[SELECTED TEXT]
════════════════
Thoreau reworked this entry for Natural History of Massachusetts.


Raleigh’s Maxims1 are not true and impartial, but yet are expressed with a certain magnanimity, which was natural to the man, as if this selfish policy could easily afford to give place in him to a more human and generous. He gives such advice that we have more faith in his conduct than his principles.

He seems to have carried the courtier’s life to the highest pitch of magnanimity and grace it was capable of. He is liberal and generous as a prince — that is, within bounds; brave, chivalrous, heroic, as the knight in armor and not as a defenseless man. His was not the heroism of Luther,2 but of Bayard.3 There was more of grace than of truth in it. He had more taste than character. There may be something petty in a refined taste; it easily degenerates into effeminacy; it does not consider the broadest use. It is not content with simple good and bad, and so is fastidious and curious, or nice only.

The most attractive sentences are not perhaps the wisest, but the surest and soundest. He who uttered them had a right to speak. He did not stand on a rolling stone, but was well assured of his footing, and naturally breathed them without effort. They were spoken in the nick of time. With rare fullness were they spoken, as a flower expands in the field; and if you dispute their doctrine, you will say, “But there is truth in their assurance.” Raleigh’s are of this nature, spoken with entire satisfaction and heartiness. They are not philosophy, but poetry.

With him it was always well done and nobly said.

That is very true which Raleigh says about the equal necessity of war and law — that “the necessity of war, which among human actions is most lawless, hath some kind of affinity and near resemblance with the necessity of law;” for both equally rest on force as their basis, and war is only the resource of law, either on a smaller or larger scale — its authority asserted. In war, in some sense, lies the very genius of law. It is law creative and active; it is the first principle of the law. What is human warfare but just this — an effort to make the laws of God and nature take sides with one party. Men make an arbitrary code, and, because it is not right, they try to make it prevail by might. The moral law does not want any champion. Its asserters do not go to war. It was never infringed with impunity. It is inconsistent to decry war and maintain law, for if there were no need of war there would be no need of law.

I must confess I see no resource but to conclude that conscience was not given us to no purpose, or for a hindrance, but that, however flattering order and expediency may look, it is but the repose of a lethargy; and we will choose rather to be awake, though it be stormy, and maintain ourselves on this earth and in this life as we may, without signing our death-warrant in the outset. What does the law protect? My rights? or any rights? My right, or the right? If I avail myself of it, it may help my sin; it cannot help my virtue. Let us see if we cannot stay here, where God has put us, on his own conditions. Does not his law reach to the earth? While the law holds fast the thief and murderer for my protection (I should say its own), it lets itself go loose. Expediencies differ. They may clash. English law may go to war with American law, that is English interest with American interest, but what is expedient for the whole world will be absolute right, and synonymous with the law of God. So the law is only partial right. It is selfish, and consults for the interest of the few.4

Somehow, strangely, the vice of men gets well represented and protected, but their virtue has none to plead its cause, nor any charter of immunities and rights. The Magna Charta5 is not chartered rights, but chartered wrongs.
════════════════
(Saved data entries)

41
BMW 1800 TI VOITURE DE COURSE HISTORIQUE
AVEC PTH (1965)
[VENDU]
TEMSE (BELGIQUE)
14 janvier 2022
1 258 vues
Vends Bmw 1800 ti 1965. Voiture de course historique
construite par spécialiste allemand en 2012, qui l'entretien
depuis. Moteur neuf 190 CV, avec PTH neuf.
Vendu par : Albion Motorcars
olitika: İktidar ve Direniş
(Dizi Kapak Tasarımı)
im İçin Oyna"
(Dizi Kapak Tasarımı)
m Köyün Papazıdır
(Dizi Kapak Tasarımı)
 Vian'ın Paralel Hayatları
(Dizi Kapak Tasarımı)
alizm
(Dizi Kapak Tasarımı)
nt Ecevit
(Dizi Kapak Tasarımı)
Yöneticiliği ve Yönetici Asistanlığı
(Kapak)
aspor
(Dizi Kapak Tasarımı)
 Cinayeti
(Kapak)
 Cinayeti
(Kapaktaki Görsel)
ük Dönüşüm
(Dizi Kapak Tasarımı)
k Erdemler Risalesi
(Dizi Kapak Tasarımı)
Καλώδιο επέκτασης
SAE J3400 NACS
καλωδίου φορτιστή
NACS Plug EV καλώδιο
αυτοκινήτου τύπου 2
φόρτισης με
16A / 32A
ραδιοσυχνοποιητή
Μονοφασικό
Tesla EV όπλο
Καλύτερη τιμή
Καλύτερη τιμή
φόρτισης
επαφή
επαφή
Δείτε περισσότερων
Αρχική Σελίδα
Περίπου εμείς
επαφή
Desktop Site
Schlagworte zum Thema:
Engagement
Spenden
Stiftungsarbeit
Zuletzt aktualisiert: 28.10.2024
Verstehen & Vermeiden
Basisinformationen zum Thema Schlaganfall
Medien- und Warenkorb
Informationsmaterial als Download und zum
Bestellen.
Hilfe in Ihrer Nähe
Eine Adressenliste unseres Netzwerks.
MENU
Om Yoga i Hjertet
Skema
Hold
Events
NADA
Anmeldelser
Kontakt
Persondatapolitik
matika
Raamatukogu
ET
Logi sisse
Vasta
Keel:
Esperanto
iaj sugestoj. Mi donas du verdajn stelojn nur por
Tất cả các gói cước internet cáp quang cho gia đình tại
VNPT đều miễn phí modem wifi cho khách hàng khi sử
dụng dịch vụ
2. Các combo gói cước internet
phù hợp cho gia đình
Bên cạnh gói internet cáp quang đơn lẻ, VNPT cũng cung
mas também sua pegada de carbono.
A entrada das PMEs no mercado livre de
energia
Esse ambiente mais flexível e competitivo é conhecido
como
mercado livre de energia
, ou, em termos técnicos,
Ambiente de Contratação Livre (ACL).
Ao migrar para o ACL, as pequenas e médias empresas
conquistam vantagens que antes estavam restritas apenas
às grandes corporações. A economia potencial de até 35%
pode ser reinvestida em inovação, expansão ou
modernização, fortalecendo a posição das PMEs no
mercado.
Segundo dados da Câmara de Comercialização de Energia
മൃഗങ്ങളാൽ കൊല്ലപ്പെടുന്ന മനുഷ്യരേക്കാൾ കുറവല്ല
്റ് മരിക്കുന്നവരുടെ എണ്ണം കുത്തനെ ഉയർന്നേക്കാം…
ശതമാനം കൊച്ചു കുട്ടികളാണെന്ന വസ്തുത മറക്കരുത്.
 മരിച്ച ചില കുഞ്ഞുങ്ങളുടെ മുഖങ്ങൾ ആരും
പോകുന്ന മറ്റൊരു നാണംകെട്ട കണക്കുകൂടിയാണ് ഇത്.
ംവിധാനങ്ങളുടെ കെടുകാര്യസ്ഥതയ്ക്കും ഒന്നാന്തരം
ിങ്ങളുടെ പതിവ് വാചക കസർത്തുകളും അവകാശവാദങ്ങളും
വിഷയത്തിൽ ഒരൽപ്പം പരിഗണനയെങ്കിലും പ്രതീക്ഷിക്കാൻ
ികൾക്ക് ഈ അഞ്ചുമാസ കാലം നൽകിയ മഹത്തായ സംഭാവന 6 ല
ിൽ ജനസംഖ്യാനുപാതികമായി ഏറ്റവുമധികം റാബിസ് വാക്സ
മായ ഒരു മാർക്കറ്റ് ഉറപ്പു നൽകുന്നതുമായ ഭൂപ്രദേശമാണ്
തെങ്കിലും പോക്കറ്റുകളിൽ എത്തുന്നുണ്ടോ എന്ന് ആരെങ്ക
════════════════
[PARTS OF THE EXERCISE]
[a] In the passage on Raleigh, whose heroism does the author say Raleigh's resembled, in contrast to Luther's?
[b] Reproduce part of the passage on Raleigh word for word. Begin at the words "The most attractive" and stop after "philosophy, but poetry.".
[c] In the passage on Raleigh, list the adjectives that describe Raleigh in the sentence beginning "He is liberal and generous as a prince."
Use only the passage on Raleigh for your answers.

[ANSWERS TO THE PROBLEMS]
[a] Bayard's.

[b]
The most attractive sentences are not perhaps the wisest, but the surest and soundest. He who uttered them had a right to speak. He did not stand on a rolling stone, but was well assured of his footing, and naturally breathed them without effort. They were spoken in the nick of time. With rare fullness were they spoken, as a flower expands in the field; and if you dispute their doctrine, you will say, “But there is truth in their assurance.” Raleigh’s are of this nature, spoken with entire satisfaction and heartiness. They are not philosophy, but poetry.

[c] liberal, generous, brave, chivalrous, heroic